Assignment
Copy the stretch from "Born in Naples" through "amidst difficult circumstances." from the Porpora opera review below, word for word.

Document passage
NICOLA ANTONIO PORPORA (1686 – 1768): Germanico in Germania—Max Emanuel Cenčić (Germanico), Julia Lezhneva (Ersinda), Mary-Ellen Nesi (Arminio), Juan Sancho (Segeste), Dilyara Idrisova (Rosmonda), Hasnaa Bennani (Cecina); Capella Cracoviensis; Jan Tomasz Adamus, conductor [Recorded at Radio Kraków, Kraków, Poland, 23 July – 3 August 2016; DECCA 483 1523; 3 CDs, 217:39; Available from Amazon (USA), fnac (France), iTunes, jpc (Germany), Presto Classical (UK), and major music retailers]
Anyone who saw Gérard Corbiau’s fanciful 1994 cinematic reimagining of the life of the celebrated castrato Farinelli was introduced to a frazzled, ill-tempered Nicola Antonio Porpora who bullied his illustrious pupil into becoming one of history’s most revered singers. Corbiau’s ogre of a Porpora, impersonated with consummate gruffness by Omero Antonutti, was undeniably entertaining and effective as a component of a narrative that portrayed Farinelli as a hapless victim of fate, but this boorish incarnation of the composer little resembles the Porpora who emerges from his surviving music, too little of which has been made available via good-quality recordings to listeners willing to reassess the man and his work.
Born in Naples in 1686, Porpora was a product of the cosmopolitan musical culture of his native city, dominated during his formative years by Alessandro Scarlatti, whose compositional style strongly influenced the young Porpora’s artistic development. No less significant in the evolution of Porpora’s own style, particularly in writing for the voice, was his encounter with the poet Pietro Antonio Domenico Trapassi, then not yet known as Metastasio: the most renowned librettist of the first half of the Eighteenth Century, he would author the texts for some of Porpora’s most successful operas. Success was not something to which Porpora ever became accustomed, however. Praised and popular at times in his career, his compositions often sprang to life amidst difficult circumstances.
Though his operas gained traction with London audiences during his much-publicized rivalry with Georg Friedrich Händel in the 1730s, the company for which they were written, the Opera of the Nobility, nonetheless failed. Perhaps most cruelly, Porpora suffered the fate of outliving appreciation of his individual musical language. By the time that he returned to Naples in 1759, his artistic journey having taken him to many of Europe’s music-loving metropolises, the emerging stile galante was rapidly supplanting the florid Baroque style of which Porpora was an exponent. Prone to hardship even when he employed as a scantily-paid valet the young Joseph Haydn, who would later acknowledge the obstinate Neapolitan as a teacher of inestimable value to his musical education, Porpora was tormented during the final years of his life by debilitating poverty. At the time of his death in 1768, he lacked the money to pay for his own burial.

Supplied information

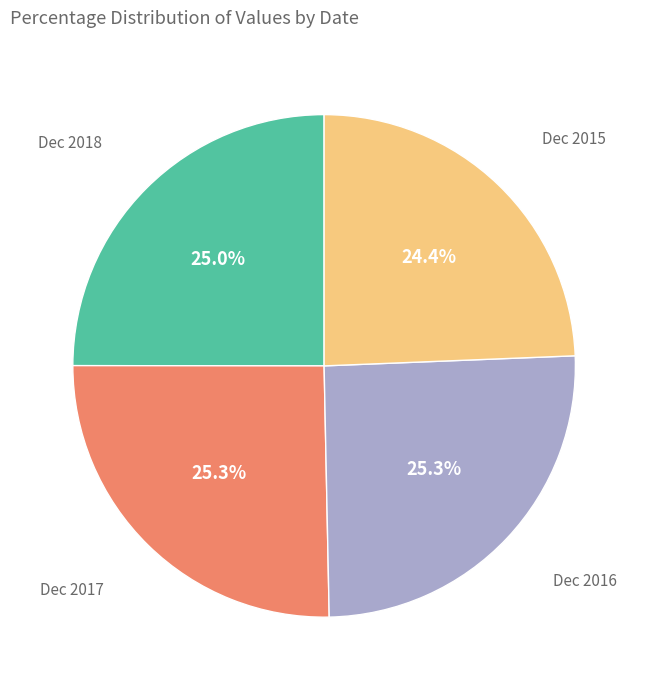

How many slices are in this pie chart?

4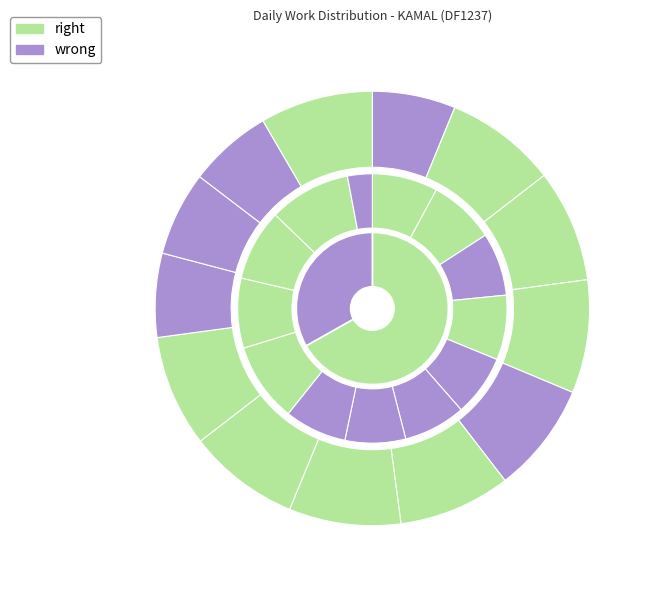

True or false: 30-Sun accounts for 1% of the total.

False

Task answer
Born in Naples in 1686, Porpora was a product of the cosmopolitan musical culture of his native city, dominated during his formative years by Alessandro Scarlatti, whose compositional style strongly influenced the young Porpora’s artistic development. No less significant in the evolution of Porpora’s own style, particularly in writing for the voice, was his encounter with the poet Pietro Antonio Domenico Trapassi, then not yet known as Metastasio: the most renowned librettist of the first half of the Eighteenth Century, he would author the texts for some of Porpora’s most successful operas. Success was not something to which Porpora ever became accustomed, however. Praised and popular at times in his career, his compositions often sprang to life amidst difficult circumstances.